> _REQUIREMENT_
Copy the lines below word for word, leaving out the pictures.

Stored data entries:
--
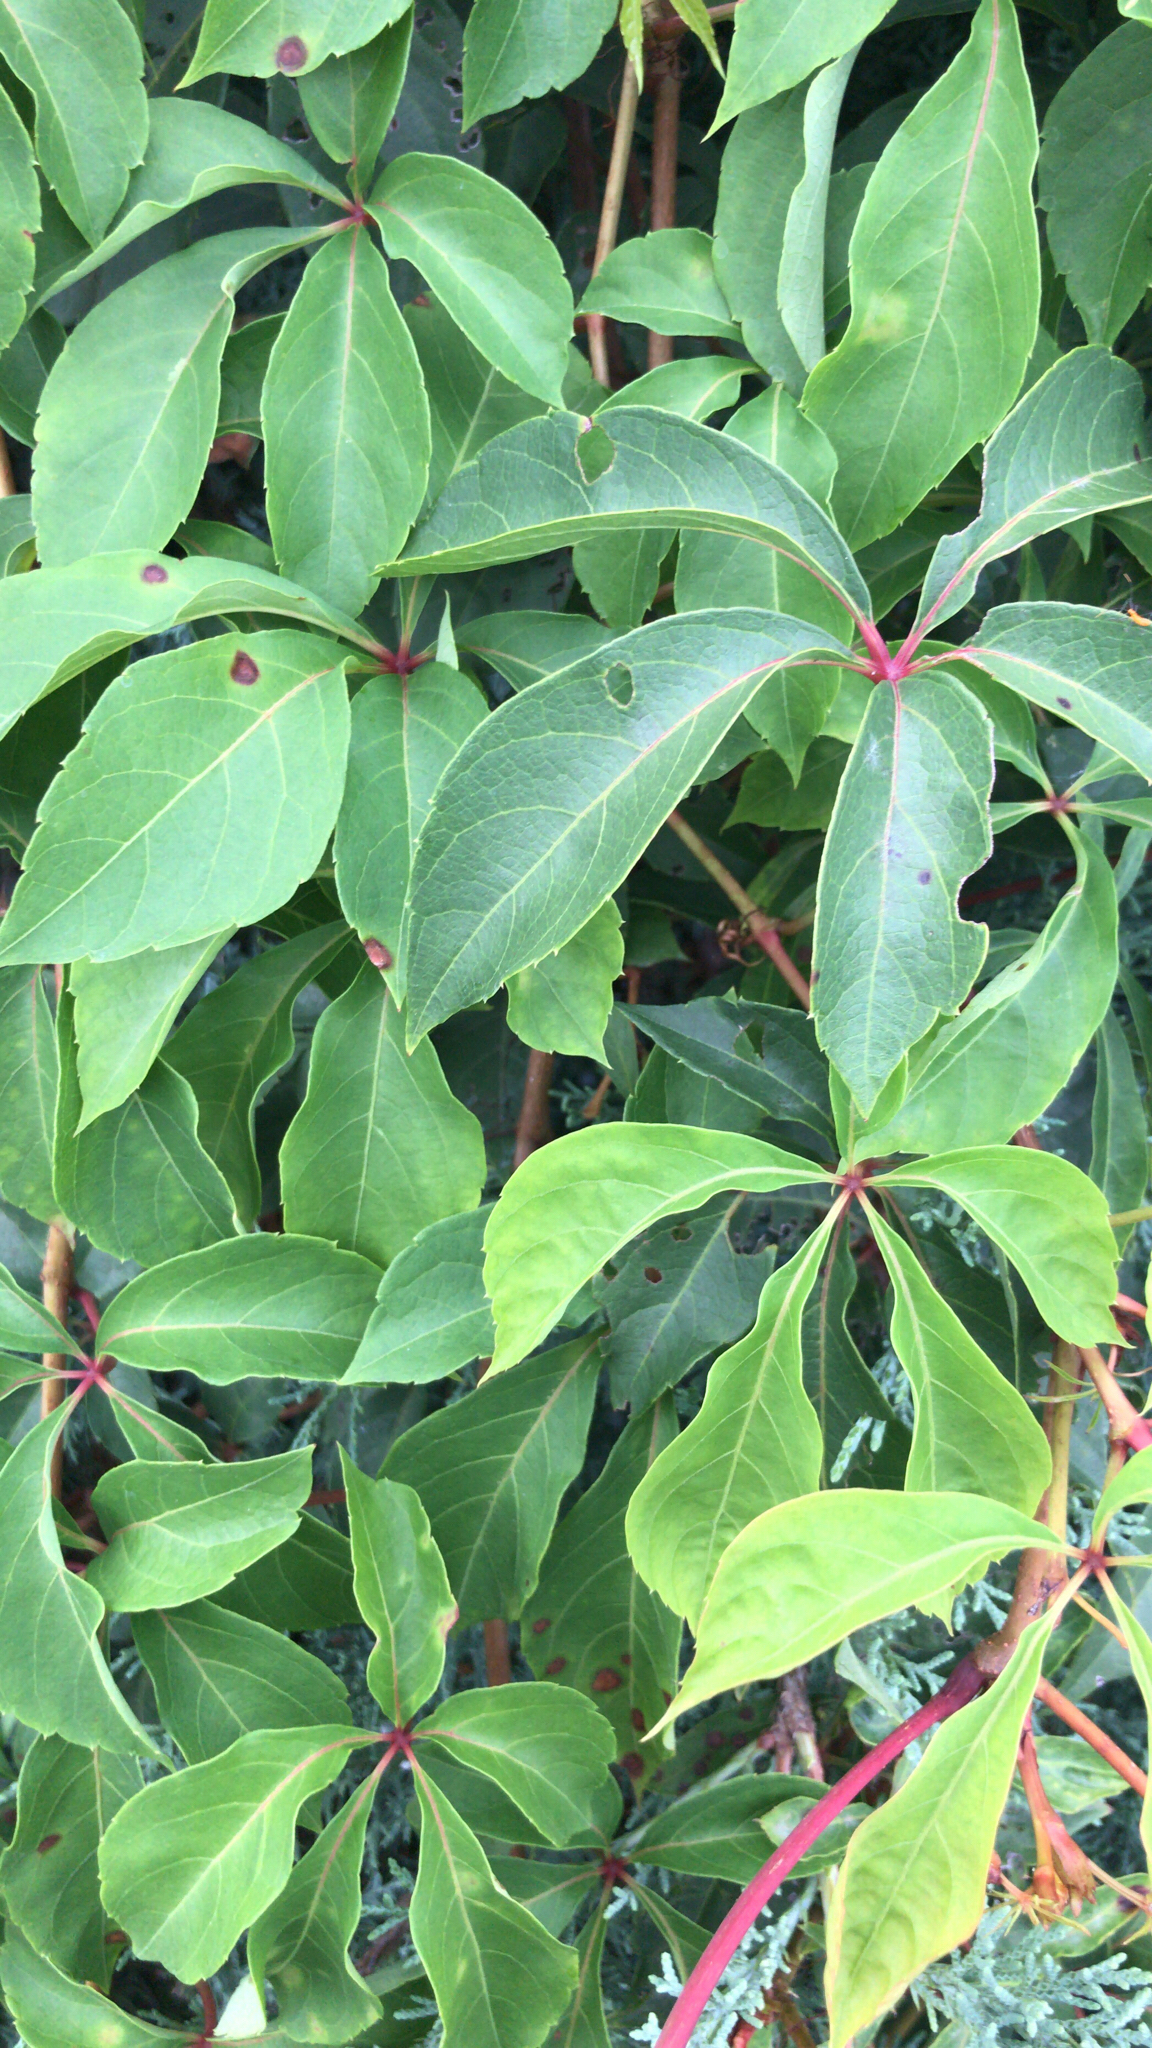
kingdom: Plantae
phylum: Tracheophyta
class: Magnoliopsida
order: Vitales
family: Vitaceae
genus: Parthenocissus
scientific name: Parthenocissus quinquefolia
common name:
--
> _CORRECT ANSWER_
kingdom: Plantae
phylum: Tracheophyta
class: Magnoliopsida
order: Vitales
family: Vitaceae
genus: Parthenocissus
scientific name: Parthenocissus quinquefolia
common name:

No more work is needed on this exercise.